- [Excerpted records]:
%%
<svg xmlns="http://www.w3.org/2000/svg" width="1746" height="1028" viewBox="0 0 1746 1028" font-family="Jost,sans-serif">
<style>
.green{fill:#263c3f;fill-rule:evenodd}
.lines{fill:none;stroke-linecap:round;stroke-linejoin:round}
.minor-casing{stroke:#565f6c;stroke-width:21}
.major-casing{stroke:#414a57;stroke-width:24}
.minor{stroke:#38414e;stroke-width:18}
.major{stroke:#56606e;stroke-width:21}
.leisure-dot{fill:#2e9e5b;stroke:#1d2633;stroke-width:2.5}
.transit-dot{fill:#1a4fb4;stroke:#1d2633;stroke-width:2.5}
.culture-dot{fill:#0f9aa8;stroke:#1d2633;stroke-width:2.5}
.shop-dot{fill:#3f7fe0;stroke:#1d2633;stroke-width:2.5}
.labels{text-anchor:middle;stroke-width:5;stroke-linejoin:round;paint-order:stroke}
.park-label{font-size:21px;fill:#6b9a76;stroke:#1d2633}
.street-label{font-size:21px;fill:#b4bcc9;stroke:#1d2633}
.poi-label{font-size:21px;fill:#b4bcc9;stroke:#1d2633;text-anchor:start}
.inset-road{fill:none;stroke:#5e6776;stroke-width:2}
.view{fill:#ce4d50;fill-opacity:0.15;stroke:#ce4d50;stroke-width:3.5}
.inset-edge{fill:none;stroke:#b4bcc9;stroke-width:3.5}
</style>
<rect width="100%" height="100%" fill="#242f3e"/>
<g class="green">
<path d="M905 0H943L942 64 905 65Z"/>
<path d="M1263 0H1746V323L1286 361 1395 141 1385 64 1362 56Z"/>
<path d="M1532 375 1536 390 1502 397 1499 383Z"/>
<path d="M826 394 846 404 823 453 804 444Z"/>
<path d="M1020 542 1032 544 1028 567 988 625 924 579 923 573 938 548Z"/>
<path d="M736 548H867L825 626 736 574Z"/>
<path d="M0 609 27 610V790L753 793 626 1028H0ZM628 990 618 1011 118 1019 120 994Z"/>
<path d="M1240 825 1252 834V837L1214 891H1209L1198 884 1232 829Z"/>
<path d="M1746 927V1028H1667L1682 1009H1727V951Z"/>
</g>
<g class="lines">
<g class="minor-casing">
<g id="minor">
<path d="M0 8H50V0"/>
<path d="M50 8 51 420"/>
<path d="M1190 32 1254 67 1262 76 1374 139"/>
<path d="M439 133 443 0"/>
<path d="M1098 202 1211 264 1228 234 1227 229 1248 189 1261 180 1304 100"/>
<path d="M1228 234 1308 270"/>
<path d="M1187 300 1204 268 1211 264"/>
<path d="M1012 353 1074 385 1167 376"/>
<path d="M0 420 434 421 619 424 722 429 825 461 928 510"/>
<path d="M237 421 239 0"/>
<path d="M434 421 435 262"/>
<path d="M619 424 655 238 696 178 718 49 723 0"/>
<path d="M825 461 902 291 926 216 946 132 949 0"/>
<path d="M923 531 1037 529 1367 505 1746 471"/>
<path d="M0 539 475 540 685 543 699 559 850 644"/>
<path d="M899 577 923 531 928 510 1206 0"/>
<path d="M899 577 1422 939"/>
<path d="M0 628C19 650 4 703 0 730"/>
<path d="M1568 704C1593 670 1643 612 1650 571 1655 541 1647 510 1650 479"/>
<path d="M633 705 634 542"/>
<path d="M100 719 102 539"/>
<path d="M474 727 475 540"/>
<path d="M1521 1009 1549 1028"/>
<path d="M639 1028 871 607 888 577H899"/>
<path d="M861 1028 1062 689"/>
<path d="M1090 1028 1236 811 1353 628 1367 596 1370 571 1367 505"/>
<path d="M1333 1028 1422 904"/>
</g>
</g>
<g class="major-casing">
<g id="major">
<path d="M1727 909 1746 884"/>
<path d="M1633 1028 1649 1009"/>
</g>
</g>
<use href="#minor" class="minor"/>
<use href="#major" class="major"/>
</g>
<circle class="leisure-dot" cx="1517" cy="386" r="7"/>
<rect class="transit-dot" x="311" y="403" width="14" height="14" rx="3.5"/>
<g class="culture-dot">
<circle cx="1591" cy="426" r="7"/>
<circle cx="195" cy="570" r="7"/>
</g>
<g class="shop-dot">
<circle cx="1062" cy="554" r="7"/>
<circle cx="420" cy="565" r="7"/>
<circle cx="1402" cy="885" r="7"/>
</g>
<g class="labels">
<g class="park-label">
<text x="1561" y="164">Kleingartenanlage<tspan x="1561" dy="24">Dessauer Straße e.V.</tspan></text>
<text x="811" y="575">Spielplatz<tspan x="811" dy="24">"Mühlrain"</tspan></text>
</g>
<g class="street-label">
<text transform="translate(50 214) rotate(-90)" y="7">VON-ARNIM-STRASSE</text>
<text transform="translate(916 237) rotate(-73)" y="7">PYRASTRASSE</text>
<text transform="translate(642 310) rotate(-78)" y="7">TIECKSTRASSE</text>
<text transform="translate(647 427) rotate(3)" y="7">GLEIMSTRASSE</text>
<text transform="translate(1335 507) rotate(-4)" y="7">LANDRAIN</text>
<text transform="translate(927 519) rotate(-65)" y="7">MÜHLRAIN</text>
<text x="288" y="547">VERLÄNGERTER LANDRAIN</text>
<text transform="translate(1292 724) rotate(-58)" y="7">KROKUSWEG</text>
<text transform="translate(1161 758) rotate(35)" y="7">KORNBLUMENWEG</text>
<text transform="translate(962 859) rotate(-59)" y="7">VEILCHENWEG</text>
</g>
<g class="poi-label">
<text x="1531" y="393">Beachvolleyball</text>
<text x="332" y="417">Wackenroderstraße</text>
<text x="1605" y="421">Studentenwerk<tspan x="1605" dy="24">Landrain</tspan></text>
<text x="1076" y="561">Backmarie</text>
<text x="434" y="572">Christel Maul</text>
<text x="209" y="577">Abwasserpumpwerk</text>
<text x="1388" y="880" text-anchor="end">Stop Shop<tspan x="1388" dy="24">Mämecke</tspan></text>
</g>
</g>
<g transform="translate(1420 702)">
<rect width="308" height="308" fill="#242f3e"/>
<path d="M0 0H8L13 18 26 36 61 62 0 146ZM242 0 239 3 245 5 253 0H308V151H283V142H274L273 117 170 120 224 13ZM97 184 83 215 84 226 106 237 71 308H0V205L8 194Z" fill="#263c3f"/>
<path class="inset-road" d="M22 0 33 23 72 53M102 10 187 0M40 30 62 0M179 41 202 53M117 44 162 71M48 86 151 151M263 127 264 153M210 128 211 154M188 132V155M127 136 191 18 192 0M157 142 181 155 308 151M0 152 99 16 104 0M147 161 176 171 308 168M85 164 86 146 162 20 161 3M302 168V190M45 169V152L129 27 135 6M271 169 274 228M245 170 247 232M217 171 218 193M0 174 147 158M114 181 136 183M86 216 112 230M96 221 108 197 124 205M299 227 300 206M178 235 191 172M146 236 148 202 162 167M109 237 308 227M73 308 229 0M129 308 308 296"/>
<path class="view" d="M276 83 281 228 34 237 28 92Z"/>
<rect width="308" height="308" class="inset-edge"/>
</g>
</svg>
%%
%%
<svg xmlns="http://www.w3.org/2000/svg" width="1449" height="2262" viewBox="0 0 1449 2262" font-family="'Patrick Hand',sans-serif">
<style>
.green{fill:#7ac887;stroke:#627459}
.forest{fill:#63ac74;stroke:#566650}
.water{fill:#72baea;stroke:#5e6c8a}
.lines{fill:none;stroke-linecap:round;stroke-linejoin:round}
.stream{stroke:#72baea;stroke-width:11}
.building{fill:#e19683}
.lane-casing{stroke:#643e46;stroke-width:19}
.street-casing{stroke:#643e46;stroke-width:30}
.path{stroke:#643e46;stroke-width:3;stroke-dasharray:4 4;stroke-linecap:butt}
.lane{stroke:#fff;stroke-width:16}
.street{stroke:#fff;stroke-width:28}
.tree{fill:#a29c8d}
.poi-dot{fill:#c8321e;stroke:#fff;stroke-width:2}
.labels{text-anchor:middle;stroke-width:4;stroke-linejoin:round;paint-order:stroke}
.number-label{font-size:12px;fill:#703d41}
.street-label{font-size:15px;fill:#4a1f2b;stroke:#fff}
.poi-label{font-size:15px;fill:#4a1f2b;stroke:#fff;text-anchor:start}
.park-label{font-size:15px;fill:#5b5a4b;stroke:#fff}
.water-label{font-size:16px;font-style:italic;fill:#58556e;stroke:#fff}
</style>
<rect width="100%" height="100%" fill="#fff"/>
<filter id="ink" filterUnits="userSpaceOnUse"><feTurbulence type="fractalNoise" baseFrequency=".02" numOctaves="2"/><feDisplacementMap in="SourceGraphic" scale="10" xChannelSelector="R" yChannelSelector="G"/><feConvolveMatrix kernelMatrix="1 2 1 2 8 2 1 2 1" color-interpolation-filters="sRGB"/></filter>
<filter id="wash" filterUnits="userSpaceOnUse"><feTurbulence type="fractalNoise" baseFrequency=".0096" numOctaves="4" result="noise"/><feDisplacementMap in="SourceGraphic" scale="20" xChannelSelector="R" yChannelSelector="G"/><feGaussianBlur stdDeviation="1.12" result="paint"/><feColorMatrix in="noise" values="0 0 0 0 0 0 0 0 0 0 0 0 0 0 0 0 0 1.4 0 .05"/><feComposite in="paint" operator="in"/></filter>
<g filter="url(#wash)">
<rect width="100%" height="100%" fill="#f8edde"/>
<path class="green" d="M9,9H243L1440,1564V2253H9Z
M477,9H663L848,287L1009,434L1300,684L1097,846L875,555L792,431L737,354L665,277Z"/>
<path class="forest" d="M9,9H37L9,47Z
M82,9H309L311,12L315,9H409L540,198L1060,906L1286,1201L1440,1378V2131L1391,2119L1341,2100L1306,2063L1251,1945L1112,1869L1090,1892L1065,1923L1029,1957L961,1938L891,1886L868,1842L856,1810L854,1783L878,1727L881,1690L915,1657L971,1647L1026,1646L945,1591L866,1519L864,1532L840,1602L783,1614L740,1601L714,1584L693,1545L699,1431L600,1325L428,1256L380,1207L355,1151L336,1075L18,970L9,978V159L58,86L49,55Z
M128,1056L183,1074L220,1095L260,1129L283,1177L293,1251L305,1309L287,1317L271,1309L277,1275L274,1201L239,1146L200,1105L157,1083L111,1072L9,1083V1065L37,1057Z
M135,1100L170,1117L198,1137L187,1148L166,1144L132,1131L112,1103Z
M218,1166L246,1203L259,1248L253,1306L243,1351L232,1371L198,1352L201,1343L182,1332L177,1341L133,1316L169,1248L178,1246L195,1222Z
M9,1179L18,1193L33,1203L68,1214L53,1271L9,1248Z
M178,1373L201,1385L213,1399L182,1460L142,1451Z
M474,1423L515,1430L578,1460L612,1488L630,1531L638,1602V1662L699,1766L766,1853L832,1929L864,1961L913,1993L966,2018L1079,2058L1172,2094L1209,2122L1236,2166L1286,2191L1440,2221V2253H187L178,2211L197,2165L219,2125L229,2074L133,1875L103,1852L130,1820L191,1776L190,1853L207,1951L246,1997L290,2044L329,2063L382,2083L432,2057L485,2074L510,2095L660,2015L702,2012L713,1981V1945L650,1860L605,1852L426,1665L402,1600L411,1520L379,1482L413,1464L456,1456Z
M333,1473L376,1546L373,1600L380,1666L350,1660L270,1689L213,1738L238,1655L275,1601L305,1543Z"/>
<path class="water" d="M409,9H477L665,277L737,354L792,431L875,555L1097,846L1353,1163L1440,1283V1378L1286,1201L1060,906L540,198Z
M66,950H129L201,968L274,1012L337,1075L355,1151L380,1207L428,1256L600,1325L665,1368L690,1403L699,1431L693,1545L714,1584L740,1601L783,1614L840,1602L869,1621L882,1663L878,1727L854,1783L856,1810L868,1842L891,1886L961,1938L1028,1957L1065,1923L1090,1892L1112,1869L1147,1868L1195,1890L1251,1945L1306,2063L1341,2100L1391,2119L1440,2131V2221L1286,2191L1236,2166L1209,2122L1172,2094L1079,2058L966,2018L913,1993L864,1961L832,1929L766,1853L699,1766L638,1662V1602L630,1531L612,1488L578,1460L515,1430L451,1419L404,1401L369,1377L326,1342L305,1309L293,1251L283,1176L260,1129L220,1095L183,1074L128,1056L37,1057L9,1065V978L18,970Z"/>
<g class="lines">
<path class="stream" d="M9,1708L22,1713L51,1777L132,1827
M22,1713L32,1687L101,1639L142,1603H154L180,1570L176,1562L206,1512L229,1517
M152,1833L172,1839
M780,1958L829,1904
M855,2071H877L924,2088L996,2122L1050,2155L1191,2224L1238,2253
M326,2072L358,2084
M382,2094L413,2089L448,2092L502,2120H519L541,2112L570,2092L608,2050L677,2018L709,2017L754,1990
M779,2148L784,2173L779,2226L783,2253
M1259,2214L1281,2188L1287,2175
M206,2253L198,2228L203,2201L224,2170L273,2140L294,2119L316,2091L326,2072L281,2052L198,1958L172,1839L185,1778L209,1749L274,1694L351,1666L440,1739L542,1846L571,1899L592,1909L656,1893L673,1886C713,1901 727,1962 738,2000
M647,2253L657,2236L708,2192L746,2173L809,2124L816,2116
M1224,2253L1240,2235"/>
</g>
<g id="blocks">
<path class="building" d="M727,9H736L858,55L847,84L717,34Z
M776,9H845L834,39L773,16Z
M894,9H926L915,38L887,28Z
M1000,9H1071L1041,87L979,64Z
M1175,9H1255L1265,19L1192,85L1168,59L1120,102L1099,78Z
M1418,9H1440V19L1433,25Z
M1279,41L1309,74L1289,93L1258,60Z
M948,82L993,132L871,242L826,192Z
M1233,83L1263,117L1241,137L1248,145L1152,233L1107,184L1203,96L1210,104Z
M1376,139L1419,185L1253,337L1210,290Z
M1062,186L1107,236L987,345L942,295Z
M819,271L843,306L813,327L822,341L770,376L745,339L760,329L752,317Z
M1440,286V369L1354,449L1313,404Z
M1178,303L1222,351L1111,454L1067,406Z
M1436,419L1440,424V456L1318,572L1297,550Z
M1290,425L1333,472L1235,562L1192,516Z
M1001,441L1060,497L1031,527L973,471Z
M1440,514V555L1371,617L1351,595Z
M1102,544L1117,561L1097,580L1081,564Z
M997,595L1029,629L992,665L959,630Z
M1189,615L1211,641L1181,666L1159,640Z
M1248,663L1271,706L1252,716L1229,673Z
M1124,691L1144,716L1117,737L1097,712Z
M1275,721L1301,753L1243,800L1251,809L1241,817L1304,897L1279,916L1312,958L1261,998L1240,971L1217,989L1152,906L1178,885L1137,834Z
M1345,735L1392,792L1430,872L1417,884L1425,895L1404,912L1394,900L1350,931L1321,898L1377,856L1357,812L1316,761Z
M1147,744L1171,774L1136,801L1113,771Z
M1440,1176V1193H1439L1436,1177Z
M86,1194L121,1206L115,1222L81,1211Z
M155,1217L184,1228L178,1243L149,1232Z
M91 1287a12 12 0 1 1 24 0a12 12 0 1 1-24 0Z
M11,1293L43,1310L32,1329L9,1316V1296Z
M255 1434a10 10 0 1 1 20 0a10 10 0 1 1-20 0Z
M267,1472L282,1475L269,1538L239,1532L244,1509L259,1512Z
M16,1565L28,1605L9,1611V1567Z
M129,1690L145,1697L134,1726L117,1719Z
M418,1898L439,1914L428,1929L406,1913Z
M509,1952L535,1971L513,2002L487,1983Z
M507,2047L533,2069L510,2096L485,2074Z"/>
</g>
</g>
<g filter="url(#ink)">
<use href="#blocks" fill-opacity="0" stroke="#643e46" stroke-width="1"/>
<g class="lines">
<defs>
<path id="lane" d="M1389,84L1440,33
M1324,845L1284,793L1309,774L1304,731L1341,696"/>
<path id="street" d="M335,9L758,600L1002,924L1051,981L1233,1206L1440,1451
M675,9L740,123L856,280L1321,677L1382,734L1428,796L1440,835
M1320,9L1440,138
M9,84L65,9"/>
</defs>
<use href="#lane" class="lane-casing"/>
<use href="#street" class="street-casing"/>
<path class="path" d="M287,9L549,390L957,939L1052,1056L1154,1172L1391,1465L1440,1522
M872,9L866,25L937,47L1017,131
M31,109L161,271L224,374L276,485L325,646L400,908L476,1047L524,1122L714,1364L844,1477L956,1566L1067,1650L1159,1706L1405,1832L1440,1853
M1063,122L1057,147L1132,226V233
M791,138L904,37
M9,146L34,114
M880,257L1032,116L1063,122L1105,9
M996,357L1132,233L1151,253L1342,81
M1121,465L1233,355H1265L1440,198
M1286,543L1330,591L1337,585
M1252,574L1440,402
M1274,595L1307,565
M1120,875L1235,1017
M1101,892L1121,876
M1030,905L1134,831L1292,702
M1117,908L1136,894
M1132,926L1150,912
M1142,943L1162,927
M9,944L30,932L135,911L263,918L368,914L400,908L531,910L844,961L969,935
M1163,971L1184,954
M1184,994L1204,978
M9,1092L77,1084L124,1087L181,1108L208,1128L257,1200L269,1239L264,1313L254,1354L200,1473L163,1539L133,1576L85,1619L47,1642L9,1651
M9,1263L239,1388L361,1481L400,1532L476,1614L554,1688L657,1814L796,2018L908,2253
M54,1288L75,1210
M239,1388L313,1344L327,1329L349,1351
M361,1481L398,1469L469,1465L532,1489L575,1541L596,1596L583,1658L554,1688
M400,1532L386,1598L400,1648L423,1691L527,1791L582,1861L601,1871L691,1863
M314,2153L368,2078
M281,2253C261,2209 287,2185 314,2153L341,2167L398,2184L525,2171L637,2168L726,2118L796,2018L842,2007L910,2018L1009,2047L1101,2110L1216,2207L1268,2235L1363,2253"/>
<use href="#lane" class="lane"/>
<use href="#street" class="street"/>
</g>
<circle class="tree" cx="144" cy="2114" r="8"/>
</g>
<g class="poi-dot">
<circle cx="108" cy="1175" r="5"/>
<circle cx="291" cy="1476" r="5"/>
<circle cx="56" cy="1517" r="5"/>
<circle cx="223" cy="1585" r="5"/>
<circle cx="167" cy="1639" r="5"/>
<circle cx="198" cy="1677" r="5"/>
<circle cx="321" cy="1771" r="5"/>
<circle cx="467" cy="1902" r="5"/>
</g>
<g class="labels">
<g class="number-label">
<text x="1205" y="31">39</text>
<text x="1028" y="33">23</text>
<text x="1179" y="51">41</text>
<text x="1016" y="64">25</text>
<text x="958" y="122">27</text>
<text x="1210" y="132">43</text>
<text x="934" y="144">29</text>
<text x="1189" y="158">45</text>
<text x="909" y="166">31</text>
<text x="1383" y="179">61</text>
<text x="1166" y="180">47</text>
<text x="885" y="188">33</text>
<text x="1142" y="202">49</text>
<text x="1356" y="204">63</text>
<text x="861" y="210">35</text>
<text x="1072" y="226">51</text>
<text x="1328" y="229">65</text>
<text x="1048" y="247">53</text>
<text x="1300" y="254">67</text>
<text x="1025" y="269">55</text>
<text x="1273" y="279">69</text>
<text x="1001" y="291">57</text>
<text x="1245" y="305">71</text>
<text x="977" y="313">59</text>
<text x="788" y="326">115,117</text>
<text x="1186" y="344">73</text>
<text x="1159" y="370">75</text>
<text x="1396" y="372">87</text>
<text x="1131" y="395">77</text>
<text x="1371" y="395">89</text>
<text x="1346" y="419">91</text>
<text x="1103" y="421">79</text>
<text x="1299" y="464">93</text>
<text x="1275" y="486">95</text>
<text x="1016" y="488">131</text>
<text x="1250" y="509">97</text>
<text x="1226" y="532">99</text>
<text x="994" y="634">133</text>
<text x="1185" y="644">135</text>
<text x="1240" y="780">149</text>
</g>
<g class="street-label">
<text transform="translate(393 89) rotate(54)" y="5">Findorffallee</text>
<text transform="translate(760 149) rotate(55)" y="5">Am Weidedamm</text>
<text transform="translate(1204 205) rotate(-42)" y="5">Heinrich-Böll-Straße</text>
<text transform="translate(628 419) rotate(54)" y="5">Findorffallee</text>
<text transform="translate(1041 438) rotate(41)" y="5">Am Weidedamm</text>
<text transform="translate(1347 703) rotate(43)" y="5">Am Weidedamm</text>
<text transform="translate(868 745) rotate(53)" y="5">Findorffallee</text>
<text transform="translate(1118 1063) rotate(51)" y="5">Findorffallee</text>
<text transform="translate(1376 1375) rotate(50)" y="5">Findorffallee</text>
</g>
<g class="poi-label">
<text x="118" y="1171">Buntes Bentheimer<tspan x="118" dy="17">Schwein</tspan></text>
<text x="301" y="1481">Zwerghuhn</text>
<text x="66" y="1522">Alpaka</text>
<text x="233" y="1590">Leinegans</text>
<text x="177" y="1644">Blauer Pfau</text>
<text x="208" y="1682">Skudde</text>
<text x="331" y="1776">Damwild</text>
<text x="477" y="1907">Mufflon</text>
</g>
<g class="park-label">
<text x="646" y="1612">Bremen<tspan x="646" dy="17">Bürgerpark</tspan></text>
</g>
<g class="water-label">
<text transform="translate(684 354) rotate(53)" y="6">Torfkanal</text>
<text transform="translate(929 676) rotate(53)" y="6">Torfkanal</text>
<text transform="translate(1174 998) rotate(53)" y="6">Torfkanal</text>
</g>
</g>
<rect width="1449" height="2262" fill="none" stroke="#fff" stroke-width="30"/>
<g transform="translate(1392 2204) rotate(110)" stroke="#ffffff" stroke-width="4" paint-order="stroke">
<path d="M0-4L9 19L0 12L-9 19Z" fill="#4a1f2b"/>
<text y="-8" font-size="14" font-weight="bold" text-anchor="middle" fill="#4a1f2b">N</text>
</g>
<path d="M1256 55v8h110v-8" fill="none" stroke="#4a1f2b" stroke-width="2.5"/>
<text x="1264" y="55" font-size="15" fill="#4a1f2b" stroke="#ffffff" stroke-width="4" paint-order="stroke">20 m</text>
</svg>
%%
- [Activity]: Look at each line above and note whether it holds the word "numOctaves". Report how many do, as the number only.

- [Expected answer]: 2